Alan put his arm round her. “I’m faintly jealous. You don’t regret Guy—or the house?”

“I’m sorry for him, that’s all. But he’ll be all right eventually. Phyllis is a nice girl, and if she doesn’t make the most of the opportunity Fate has thrown into her lap, she doesn’t deserve him. Guy didn’t love
me,
I’m sure. Not the me inside my skin. He was in love with an idea.”

“Our work is done here, my sweet. Come into the wood.” Arm linked in arm, they left the cobbled yard and the old dark house. In the wood birds were fluting and chittering. They walked on a soft carpet of needles.

“Those people, with their needs and weakness, interrupted our very first kiss.”

She smiled up into his eyes, a soft invitation. “So they did, Alan.”

“That is how it will be—always. Our tenderest, our most important moments—humanity will barge in and interrupt. Are you prepared for that? Will you always understand—and know that I love you best and dearest; that you are of all beings most important to me?”

“After to-day—yes, I will. I’ll always say ‘Lord, he whom Thou lovest is sick’—and I won’t resent your leaving me, because I’ll know you will come back.”

He stroked her soft hair and, cupping her face in his hand, gazed into her steady eyes. “I don’t deserve all this love. I’ve done nothing to earn it. Yet here it is, poured out so generously, for me, I am the richest man alive.”
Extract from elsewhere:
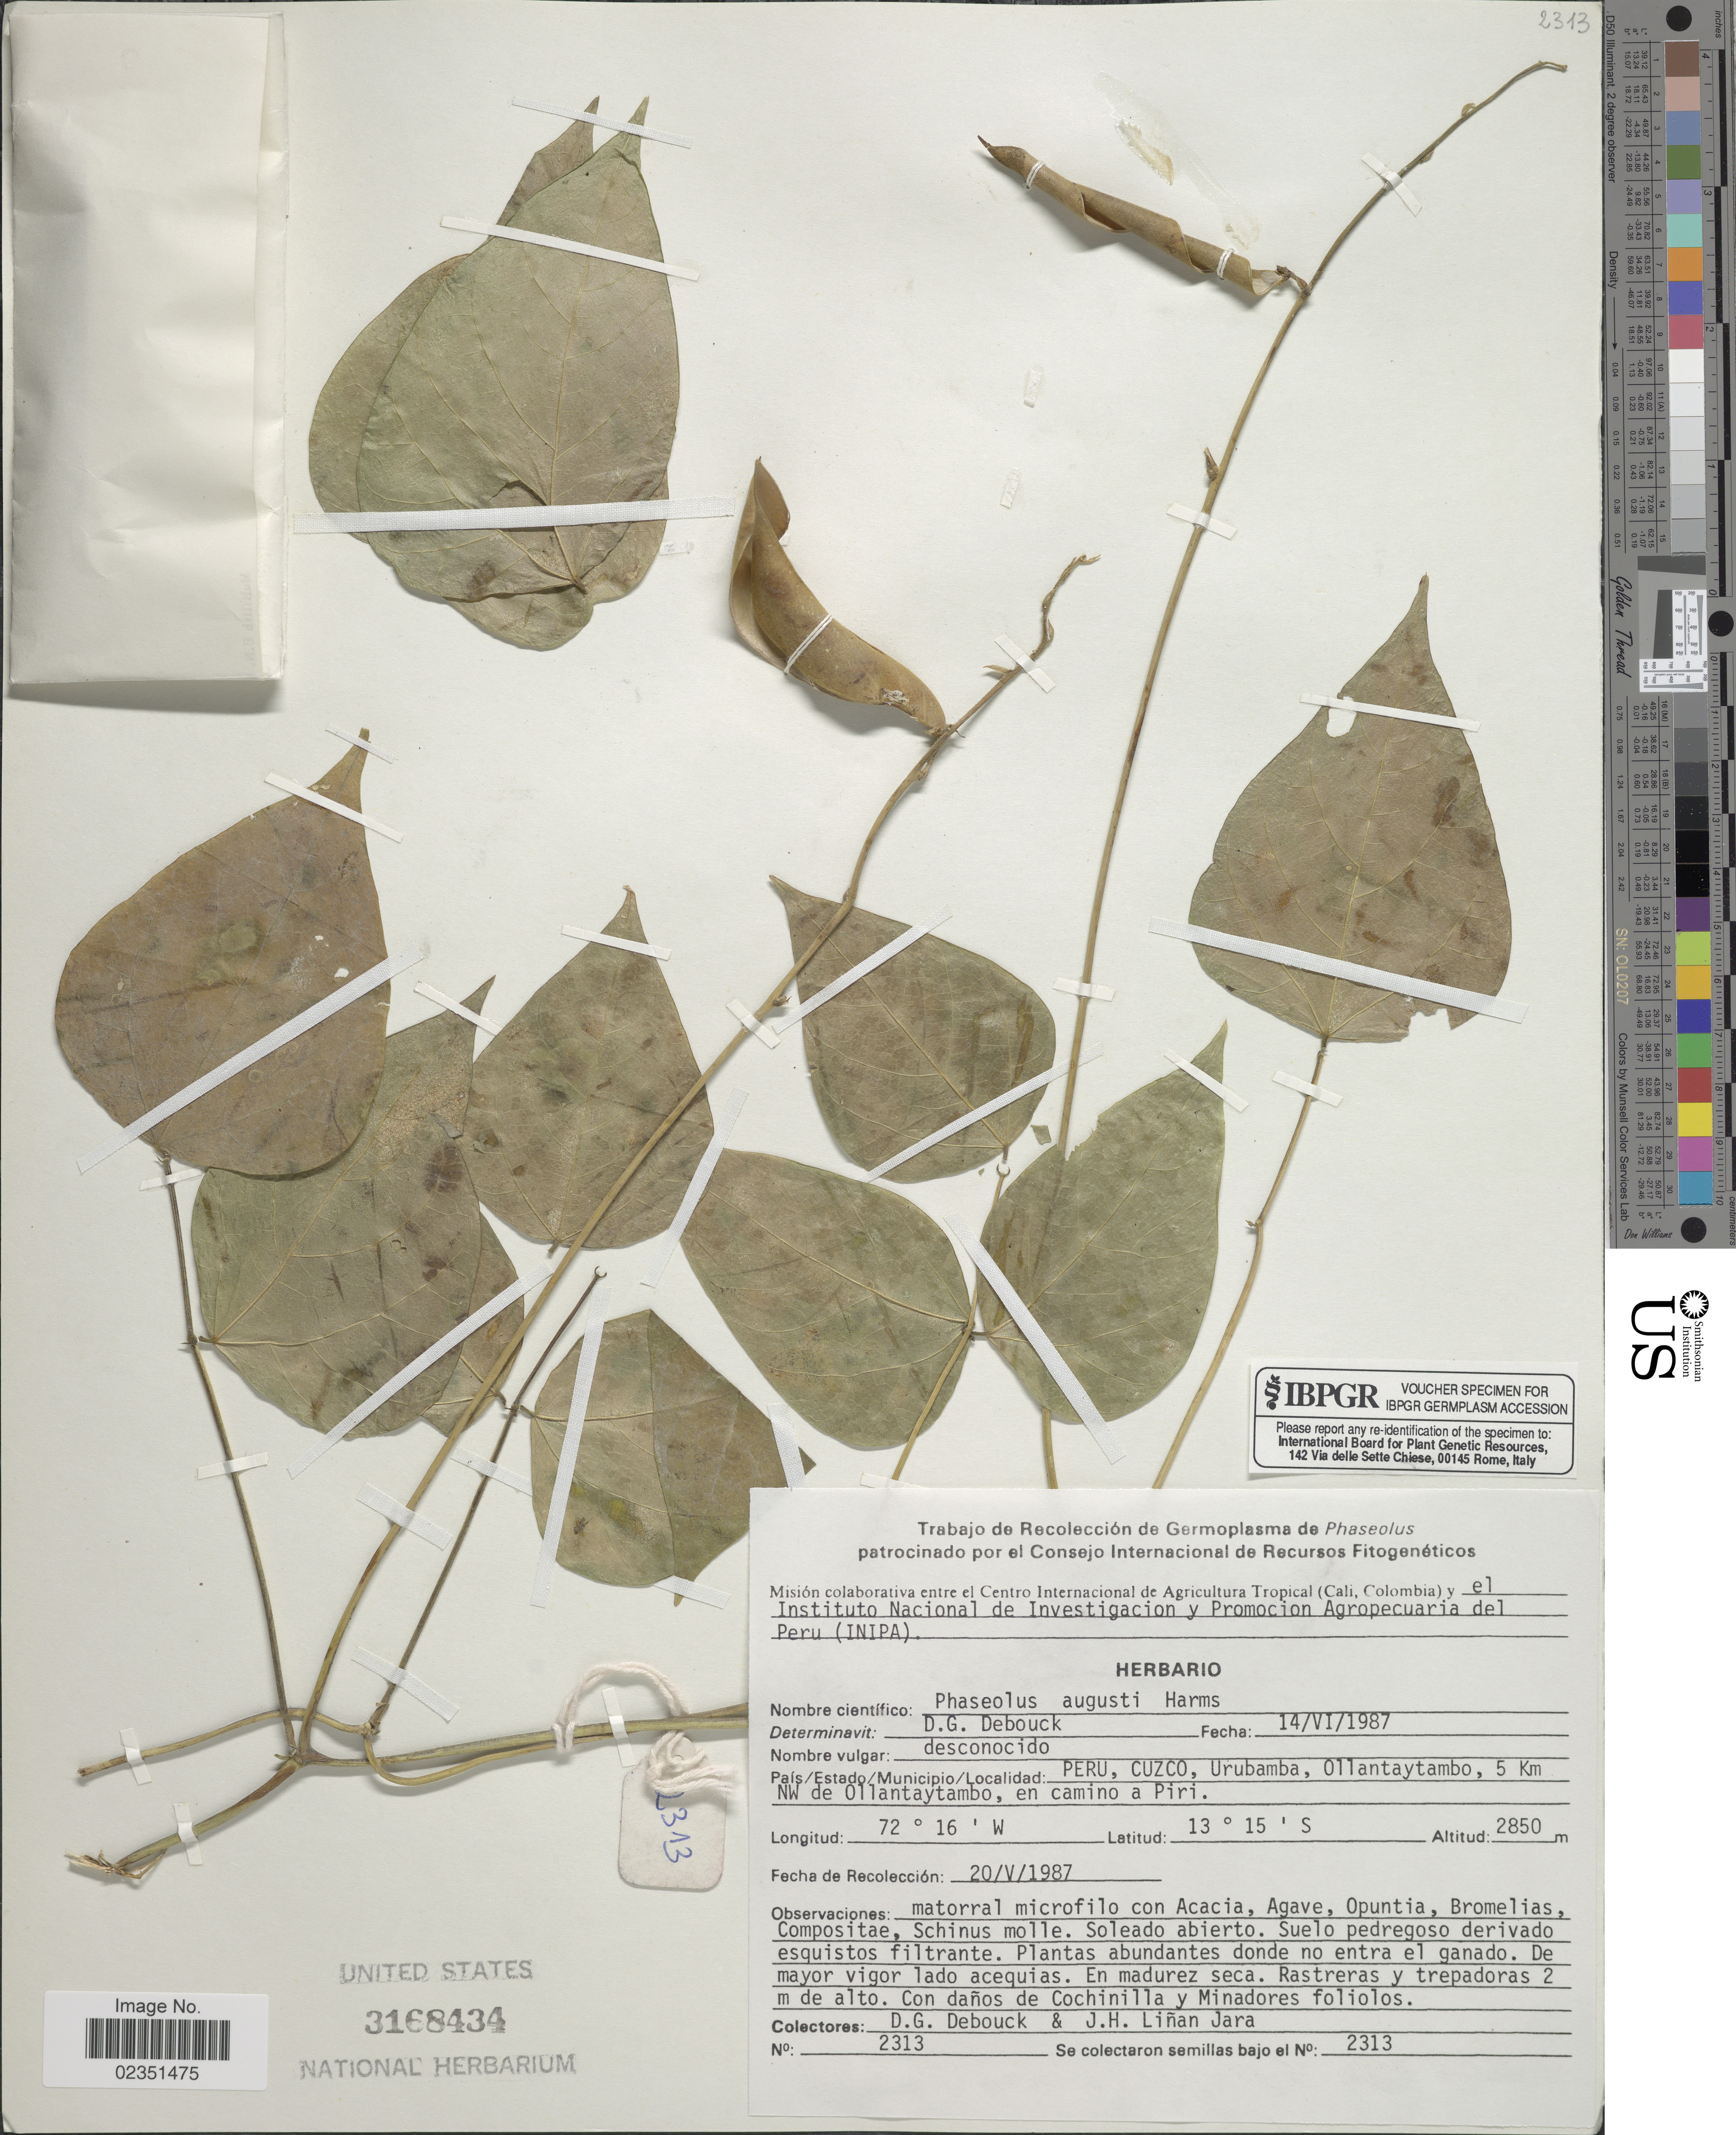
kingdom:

“I am rich, too. Perhaps nobody ever really
deserves
love. It’s a bonus!”

“Your soul looks out of your eyes, my darling. I love the ‘me’ under your skin—the pilgrim soul in you.” He hesitated. “Tell me something—if you care to. Why exactly did you get engaged to Guy? I know it was because Deborah pressed you, but what made
you
do it? What made you give in to her? You’re not weak or suggestible, and you’re capable of giving Deborah as good as she gave. So why?”

She studied him quizzically. “Don’t you really know?”

“When we spoke about it earlier, I was too eager to find out if I had a chance with you. But you said it was ‘nothing’—which means something, of course. And I asked if she was blackmailing you, and
you
said—”

He stepped back and a light broke over his face. “Glory be,” he said under his breath. “You did it for me! The blind fool I’ve been! Oh, Jacky, my little white darling—I ought to kneel at your feet and ask forgiveness. There I was, yapping about my love for you, and asking if you could possibly love me—when you’d been willing to sacrifice your own happiness to save my reputation. You never even waited to see if it was really necessary—you just plunged in, in your impulsive, warm-hearted way.” He was suddenly too deeply moved to speak, and turned his head away.